Резко повернувшись, фурия вылетела из кухни, и тут же из прихожей раздался веселый голос Сережки:
– А у нас опять умопомрачительный ужин!
Рыбу проглотили в мгновение ока, отложив крохотный кусок для гостьи, и вылизали сковородку. Появление «Шалаша» вызвало буйный восторг.
– Замечательно, – бормотала Юля, откусывая гигантские куски, – восторг, боюсь только, придется новые джинсы покупать…
– Оригинальный дизайн, – вторил Сережка, окидывая взглядом домик из печенья, – только я бы вот здесь поставил пенек из бисквита, а на него посадил шоколадного Владимира Ильича с рукописью.

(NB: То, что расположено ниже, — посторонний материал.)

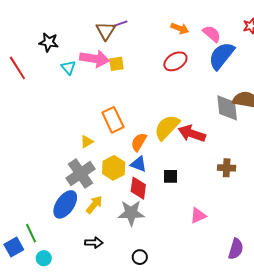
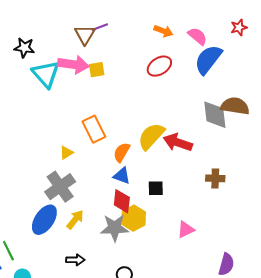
cyan triangle: (68, 67) -> (46, 74), size x1.8
yellow hexagon: (114, 168) -> (134, 218), moved

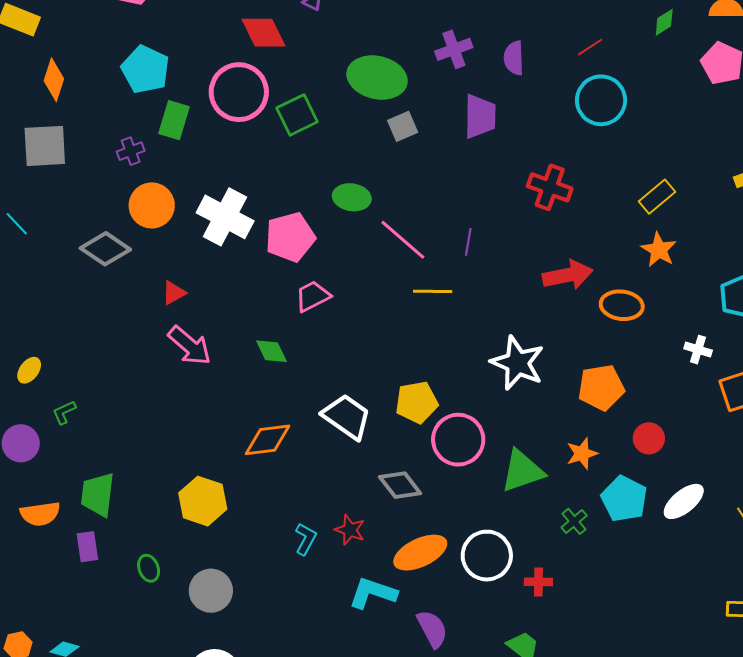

Что он там, в Разливе, писал? «Государство и революция»? Или «Два шага вперед – три назад»? Надо же, ведь сдавал историю КПСС в школе, а ничего не помню.
– У тебя была не история КПСС, – поправила я, – а обществоведение.
– Один шут, – вмешалась Юля, – а идея с Владимиром Ильичем отличная, но я бы еще водрузила рядом Надежду Константиновну.
– Это кто такие? – спросил Кирка. – И почему их надо возле шалаша пристраивать?
Мы перестали есть и уставились на мальчишку.
– Кирка, – спросила я, – у тебя история в школе есть?
– Конечно, – хихикнул мальчик.
– Что проходите?
– Иван Грозный, политик-реформатор, – не задумываясь, выпалил школьник.
– Надо же, – восхитился Сережка, – я только помню, как он своего сыночка порешил.
– Они просто не добрались до семнадцатого года, – поспешила я оправдать Кирюшку.
– Ты не знаешь, кто такие Ленин и Крупская? – поинтересовался старший брат.
– А, – протянул Кирка, – слышал, он вроде Гитлера, революцию сделал, а она не знаю кто.
– Жена его, – вздохнула Юля, – верная спутница и товарищ по партии.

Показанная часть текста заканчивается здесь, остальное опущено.